Quickly, working as planned, each of the six pulled a device from his belt. These had been delivered from the machinist’s shop only an hour before, and two men carried an extra. They were short bars of duraluminum with long, heavy steel nails in each end. Fitted over the side of the door and the bulkhead, they were driven by heavy hammers into the oak. A determined person in the cabin could batter them out in time, but by then, if all went as planned, John and his abductors would be gone.

There were shouts and screams coming from inside the cabin. One man tried to push a door open while Cogswell was hammering. He dropped the hammer and fired through the narrow opening, not attempting to shoot the man. The door closed, and he quickly finished his work.

By now, John would have been informed via intercom that the boat was under attack. But the noise in the corridor would have been enough to inform him that the invaders were there. He did not need the explosion of the pistol to tell him that.

Three men should also have rounded the pilothouse and be going up its fore ladder. However… ah, yes, here came one of the wheelhouse watch. He stuck a pale face around the corner of the entrance at the top of the ladder leading to the corridor. Now he was stepping out from it, a heavy .69-caliber pistol in two hands. He wore no armor.

“Peste!”

Though Cyrano hated to harm the man, whom he had never seen before, he aimed and fired.

“Quelle merde!”

Cyrano had missed, the plastic bullet shattering against the bulk­head beside the man. Some fragments must have struck him, for he screamed and staggered back, dropping his pistol and clutching his face.

Cyrano was not an excellent shot. This was just as well, he told himself. If the bullet removed the man without greatly harming him, instead of killing him, its effect was even more desirable. Shots and yells came from the wheelhouse. That would mean that the three had gone up the aft ladder and were now keeping the watch busy.

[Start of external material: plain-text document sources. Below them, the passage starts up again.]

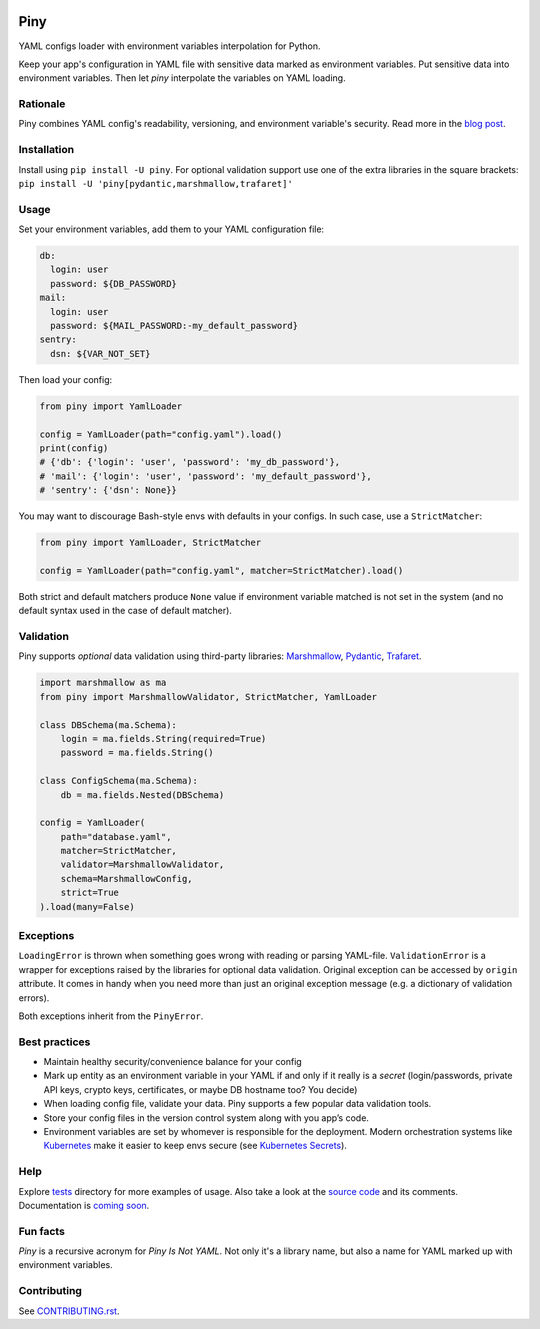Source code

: |Build| |Maintainability| |Coverage| |Black| |Versions| |License|

Piny
====

YAML configs loader with environment variables interpolation for Python.

Keep your app's configuration in YAML file with sensitive data marked as environment variables.
Put sensitive data into environment variables. Then let *piny* interpolate
the variables on YAML loading.

Rationale
---------

Piny combines YAML config's readability, versioning, and environment variable's security.
Read more in the `blog post`_.


Installation
------------

Install using ``pip install -U piny``. For optional validation support use
one of the extra libraries in the square brackets:
``pip install -U 'piny[pydantic,marshmallow,trafaret]'``


Usage
-----

Set your environment variables, add them to your YAML configuration file:

.. code-block:: yaml

    db:
      login: user
      password: ${DB_PASSWORD}
    mail:
      login: user
      password: ${MAIL_PASSWORD:-my_default_password}
    sentry:
      dsn: ${VAR_NOT_SET}

Then load your config:

.. code-block:: python

    from piny import YamlLoader

    config = YamlLoader(path="config.yaml").load()
    print(config)
    # {'db': {'login': 'user', 'password': 'my_db_password'},
    # 'mail': {'login': 'user', 'password': 'my_default_password'},
    # 'sentry': {'dsn': None}}

You may want to discourage Bash-style envs with defaults in your configs.
In such case, use a ``StrictMatcher``:

.. code-block:: python

    from piny import YamlLoader, StrictMatcher

    config = YamlLoader(path="config.yaml", matcher=StrictMatcher).load()

Both strict and default matchers produce ``None`` value if environment variable
matched is not set in the system (and no default syntax used in the case of
default matcher).


Validation
----------

Piny supports *optional* data validation using third-party libraries:
`Marshmallow`_, `Pydantic`_, `Trafaret`_.

.. code-block:: python

  import marshmallow as ma
  from piny import MarshmallowValidator, StrictMatcher, YamlLoader

  class DBSchema(ma.Schema):
      login = ma.fields.String(required=True)
      password = ma.fields.String()

  class ConfigSchema(ma.Schema):
      db = ma.fields.Nested(DBSchema)

  config = YamlLoader(
      path="database.yaml",
      matcher=StrictMatcher,
      validator=MarshmallowValidator,
      schema=MarshmallowConfig,
      strict=True
  ).load(many=False)


Exceptions
----------

``LoadingError`` is thrown when something goes wrong with reading or parsing YAML-file.
``ValidationError`` is a wrapper for exceptions raised by the libraries for optional data validation.
Original exception can be accessed by ``origin`` attribute. It comes in handy when you need more than
just an original exception message (e.g. a dictionary of validation errors).

Both exceptions inherit from the ``PinyError``.


Best practices
--------------

- Maintain healthy security/convenience balance for your config

- Mark up entity as an environment variable in your YAML if and only if
  it really is a *secret* (login/passwords, private API keys, crypto keys,
  certificates, or maybe DB hostname too? You decide)

- When loading config file, validate your data.
  Piny supports a few popular data validation tools.

- Store your config files in the version control system along with you app’s code.

- Environment variables are set by whomever is responsible for the deployment.
  Modern orchestration systems like `Kubernetes`_ make it easier to keep envs secure
  (see `Kubernetes Secrets`_).


Help
----

Explore `tests`_ directory for more examples of usage. Also take a look at the `source code`_
and its comments. Documentation is `coming soon`_.


Fun facts
---------

*Piny* is a recursive acronym for *Piny Is Not YAML*.
Not only it's a library name, but also a name for YAML marked up
with environment variables.


Contributing
------------

See `CONTRIBUTING.rst`_.


.. |Build| image:: https://travis-ci.org/pilosus/piny.svg?branch=master
   :target: https://travis-ci.org/pilosus/piny
.. |Maintainability| image:: https://img.shields.io/codeclimate/maintainability/pilosus/piny.svg
   :target: https://codeclimate.com/github/pilosus/piny/maintainability
   :alt: Code Climate maintainability
.. |Coverage| image:: https://img.shields.io/codeclimate/coverage/pilosus/piny.svg
   :target: https://codeclimate.com/github/pilosus/piny/test_coverage
   :alt: Code Climate coverage
.. |Black| image:: https://img.shields.io/badge/code%20style-black-000000.svg
   :target: https://github.com/python/black
   :alt: Black Formatter
.. |Versions| image:: https://img.shields.io/pypi/pyversions/piny.svg
   :alt: PyPI - Python Version
   :target: https://pypi.org/project/piny/
.. |License| image:: https://img.shields.io/github/license/pilosus/piny.svg
   :alt: MIT License
   :target: https://github.com/pilosus/piny/blob/master/LICENSE
.. _blog post: https://blog.pilosus.org/posts/2019/06/07/application-configs-files-or-environment-variables-actually-both/?utm_source=github&utm_medium=link&utm_campaign=rationale
.. _future releases: https://github.com/pilosus/piny/issues/2
.. _Kubernetes: https://kubernetes.io/
.. _Kubernetes Secrets: https://kubernetes.io/docs/concepts/configuration/secret/
.. _Pydantic: https://pydantic-docs.helpmanual.io/
.. _Marshmallow: https://marshmallow.readthedocs.io/
.. _Trafaret: https://trafaret.readthedocs.io/
.. _tests: https://github.com/pilosus/piny/tree/master/tests
.. _source code: https://github.com/pilosus/piny/tree/master/piny
.. _coming soon: https://github.com/pilosus/piny/issues/12
.. _CONTRIBUTING.rst: https://github.com/pilosus/piny/tree/master/CONTRIBUTING.rst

He strode to the door of the cabin in which John must be. There was no use asking its occupant to come out with hands up. Whatever the ex monarch of England and half of France was, he was not a coward.

Of course, it was possible that he was not aboard tonight. He might be on shore, roistering and wenching.

Cyrano smiled as, reaching out from the side of the bulkhead, he tried the knob. The door was locked. So, the captain of the Rex was at home, though not receiving.

A man’s voice cried out in Esperanto. ”What is happening?”

Cyrano grinned. It was King John’s baritone.

“Captain, we’re being attacked!” Cyrano shouted.